| DATA |
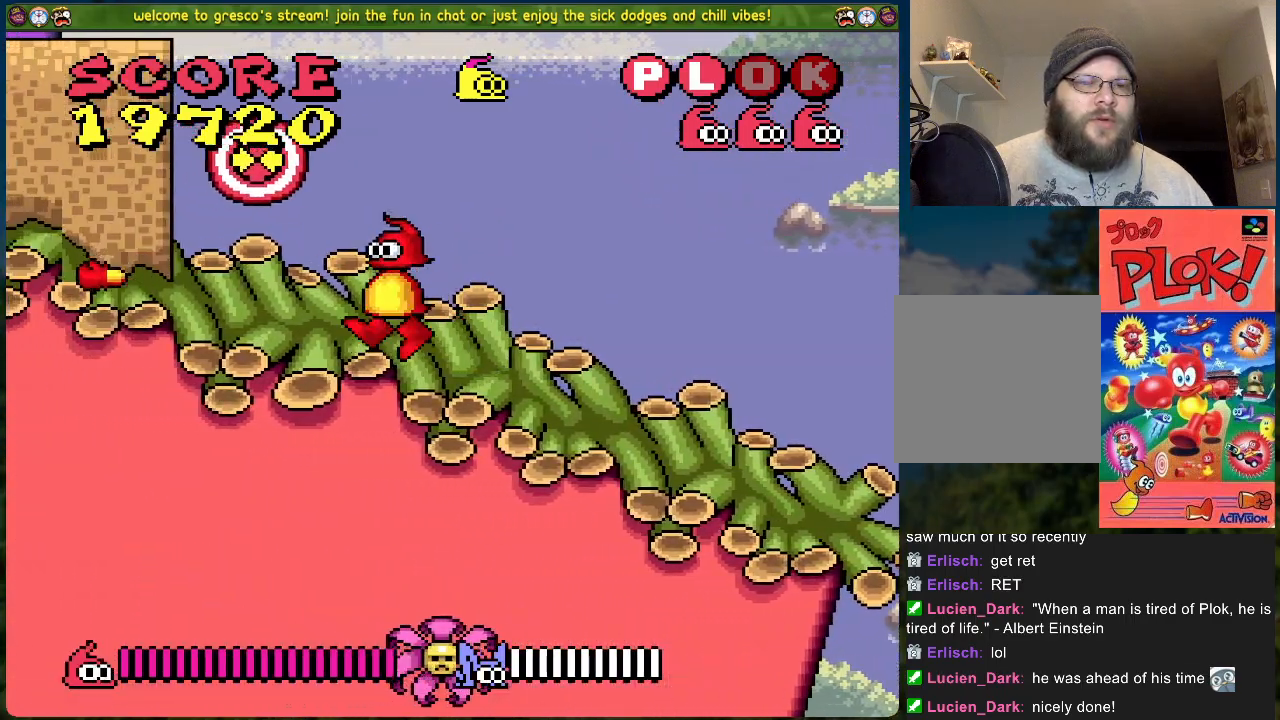
{"buttons": ["B", "DPAD_LEFT"], "left_stick": "center", "events": [[66, "DPAD_LEFT", "down"], [133, "A", "up"], [133, "X", "up"], [484, "B", "down"]]}
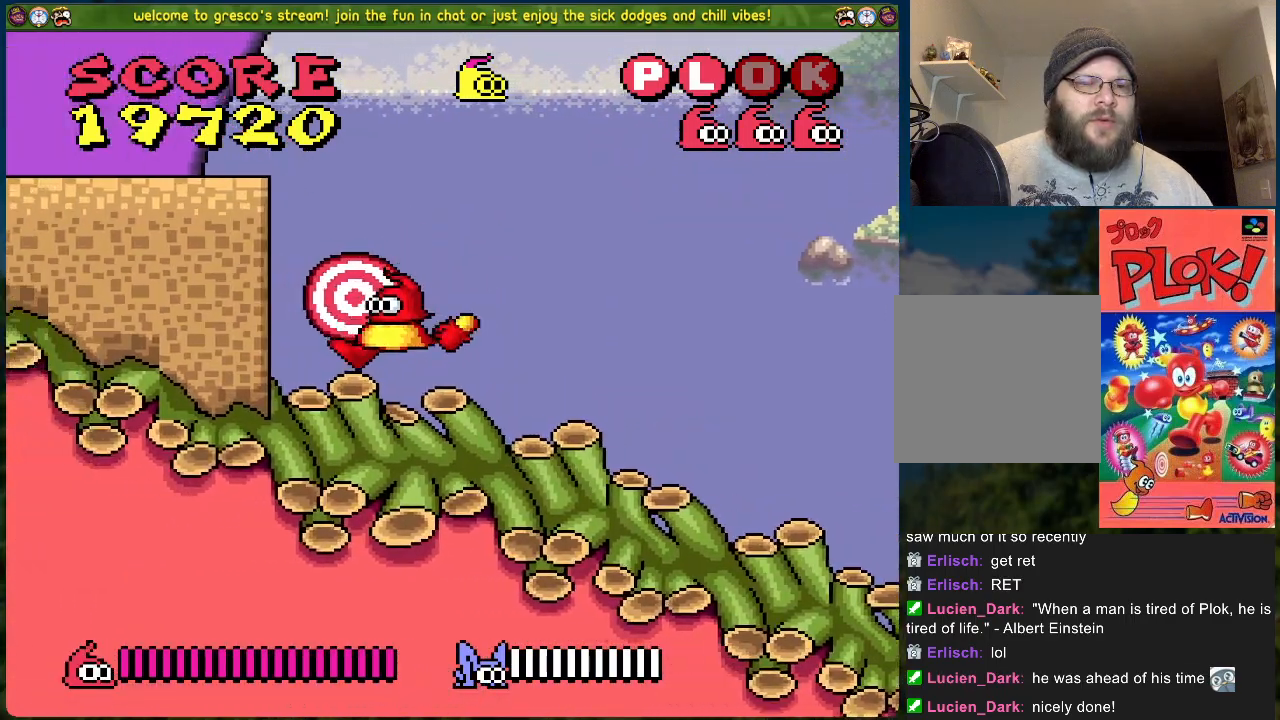
{"buttons": ["B", "DPAD_LEFT"], "left_stick": "center", "events": []}
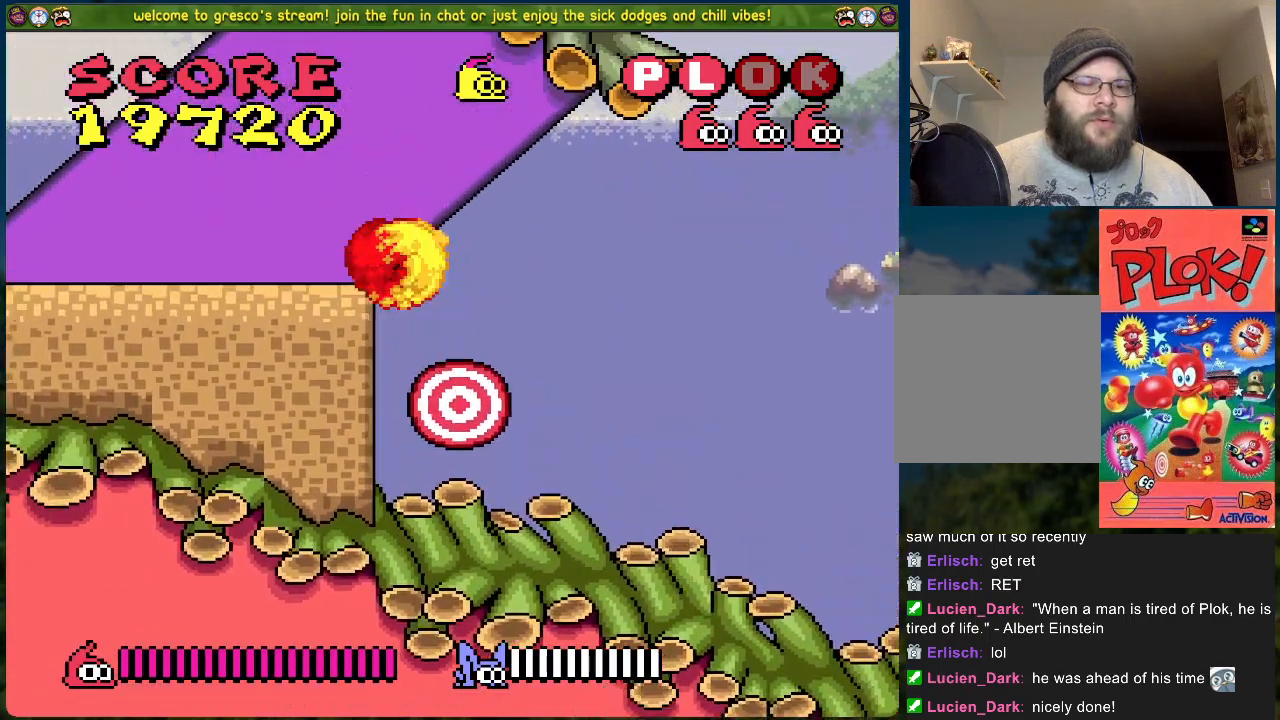
{"buttons": ["B", "DPAD_RIGHT"], "left_stick": "center", "events": [[51, "B", "up"], [218, "DPAD_LEFT", "up"], [285, "DPAD_RIGHT", "down"], [435, "B", "down"]]}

| GOAL OF THE EXERCISE |
Please go through the data above and copy each line that has the word "down".

| RESPONSE TO THIS TASK |
{"buttons": ["B", "DPAD_LEFT"], "left_stick": "center", "events": [[66, "DPAD_LEFT", "down"], [133, "A", "up"], [133, "X", "up"], [484, "B", "down"]]}
{"buttons": ["B", "DPAD_RIGHT"], "left_stick": "center", "events": [[51, "B", "up"], [218, "DPAD_LEFT", "up"], [285, "DPAD_RIGHT", "down"], [435, "B", "down"]]}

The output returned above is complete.